(Beginning of RECORDS)
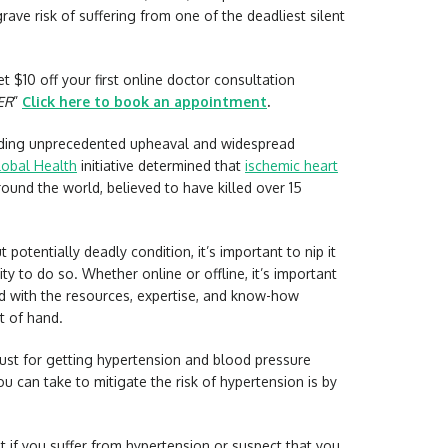
 grave risk of suffering from one of the deadliest silent
t $10 off your first online doctor consultation
ER
”
Click here to book an appointment
.
lding unprecedented upheaval and widespread
lobal Health
initiative determined that
ischemic heart
round the world, believed to have killed over 15
 potentially deadly condition, it’s important to nip it
ity to do so. Whether online or offline, it’s important
ed with the resources, expertise, and know-how
t of hand.
ust for getting hypertension and blood pressure
u can take to mitigate the risk of hypertension is by
 if you suffer from hypertension or suspect that you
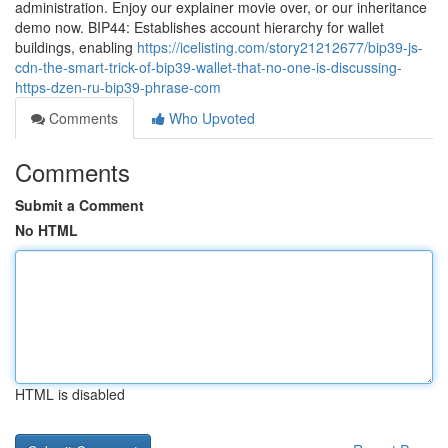
administration. Enjoy our explainer movie over, or our inheritance
demo now. BIP44: Establishes account hierarchy for wallet
buildings, enabling
https://icelisting.com/story21212677/bip39-js-
cdn-the-smart-trick-of-bip39-wallet-that-no-one-is-discussing-
https-dzen-ru-bip39-phrase-com
Comments
Who Upvoted
Comments
Submit a Comment
No HTML
HTML is disabled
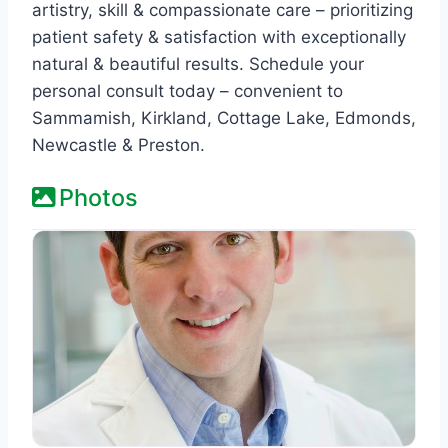
artistry, skill & compassionate care – prioritizing
patient safety & satisfaction with exceptionally
natural & beautiful results. Schedule your
personal consult today – convenient to
Sammamish, Kirkland, Cottage Lake, Edmonds,
Newcastle & Preston.
Photos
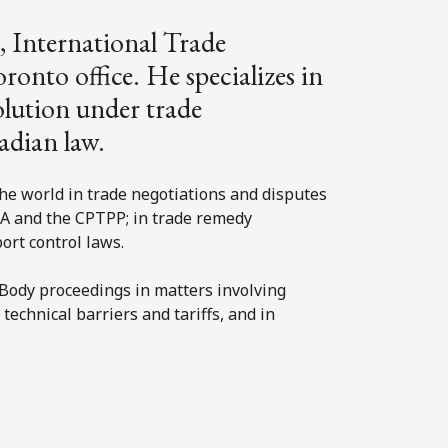
, International Trade
onto office. He specializes in
olution under trade
adian law.
he world in trade negotiations and disputes
 and the CPTPP; in trade remedy
xport control laws.
Body proceedings in matters involving
echnical barriers and tariffs, and in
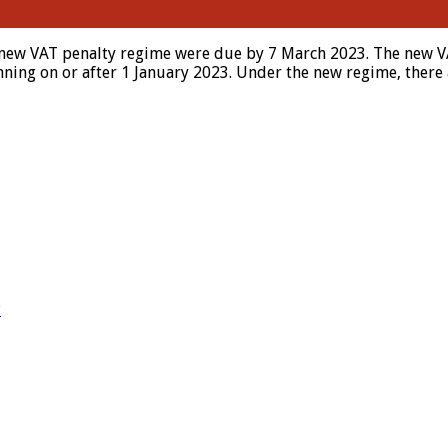
new VAT penalty regime were due by 7 March 2023. The new VAT
nning on or after 1 January 2023. Under the new regime, there 
?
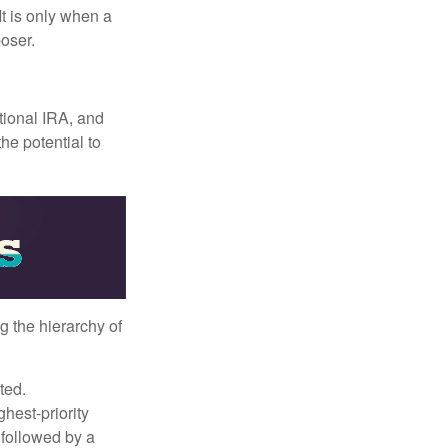
It is only when a
oser.
itional IRA, and
he potential to
g the hierarchy of
ted.
hest-priority
s followed by a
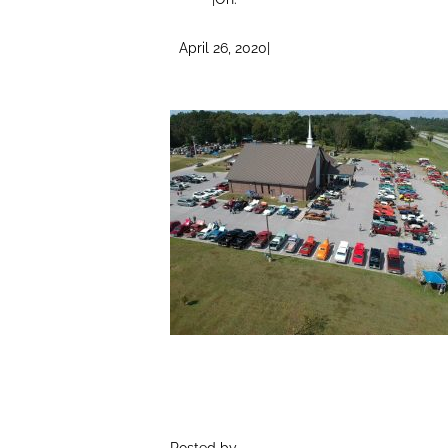
April 26, 2020
|
Posted by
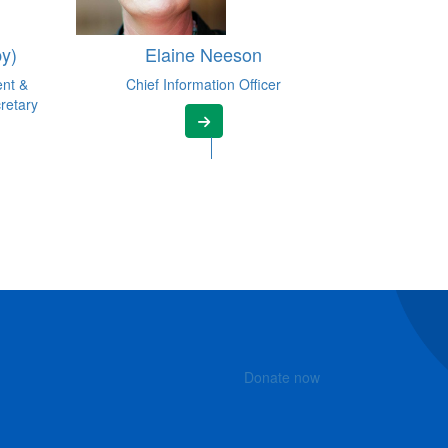
y)
Elaine Neeson
ent &
Chief Information Officer
retary
Donate now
(End of RECORDS)
> **WHAT TO PRODUCE**:
Please lay out the lines above as a JSON list of strings, one string per line, skipping blank lines and leaving the pictures out.

> **TASK ANSWER**:
[
  " grave risk of suffering from one of the deadliest silent",
  "t $10 off your first online doctor consultation",
  "ER",
  "”",
  "Click here to book an appointment",
  ".",
  "lding unprecedented upheaval and widespread",
  "lobal Health",
  "initiative determined that",
  "ischemic heart",
  "round the world, believed to have killed over 15",
  " potentially deadly condition, it’s important to nip it",
  "ity to do so. Whether online or offline, it’s important",
  "ed with the resources, expertise, and know-how",
  "t of hand.",
  "ust for getting hypertension and blood pressure",
  "u can take to mitigate the risk of hypertension is by",
  " if you suffer from hypertension or suspect that you",
  "administration. Enjoy our explainer movie over, or our inheritance",
  "demo now. BIP44: Establishes account hierarchy for wallet",
  "buildings, enabling",
  "https://icelisting.com/story21212677/bip39-js-",
  "cdn-the-smart-trick-of-bip39-wallet-that-no-one-is-discussing-",
  "https-dzen-ru-bip39-phrase-com",
  "Comments",
  "Who Upvoted",
  "Comments",
  "Submit a Comment",
  "No HTML",
  "HTML is disabled",
  "artistry, skill & compassionate care – prioritizing",
  "patient safety & satisfaction with exceptionally",
  "natural & beautiful results. Schedule your",
  "personal consult today – convenient to",
  "Sammamish, Kirkland, Cottage Lake, Edmonds,",
  "Newcastle & Preston.",
  "Photos",
  ", International Trade",
  "onto office. He specializes in",
  "olution under trade",
  "adian law.",
  "he world in trade negotiations and disputes",
  " and the CPTPP; in trade remedy",
  "xport control laws.",
  "Body proceedings in matters involving",
  "echnical barriers and tariffs, and in",
  "new VAT penalty regime were due by 7 March 2023. The new VAT",
  "nning on or after 1 January 2023. Under the new regime, there ",
  "?",
  "It is only when a",
  "oser.",
  "itional IRA, and",
  "he potential to",
  "g the hierarchy of",
  "ted.",
  "hest-priority",
  "s followed by a",
  "April 26, 2020",
  "|",
  "Posted by",
  "y)",
  "Elaine Neeson",
  "ent &",
  "Chief Information Officer",
  "retary",
  "Donate now"
]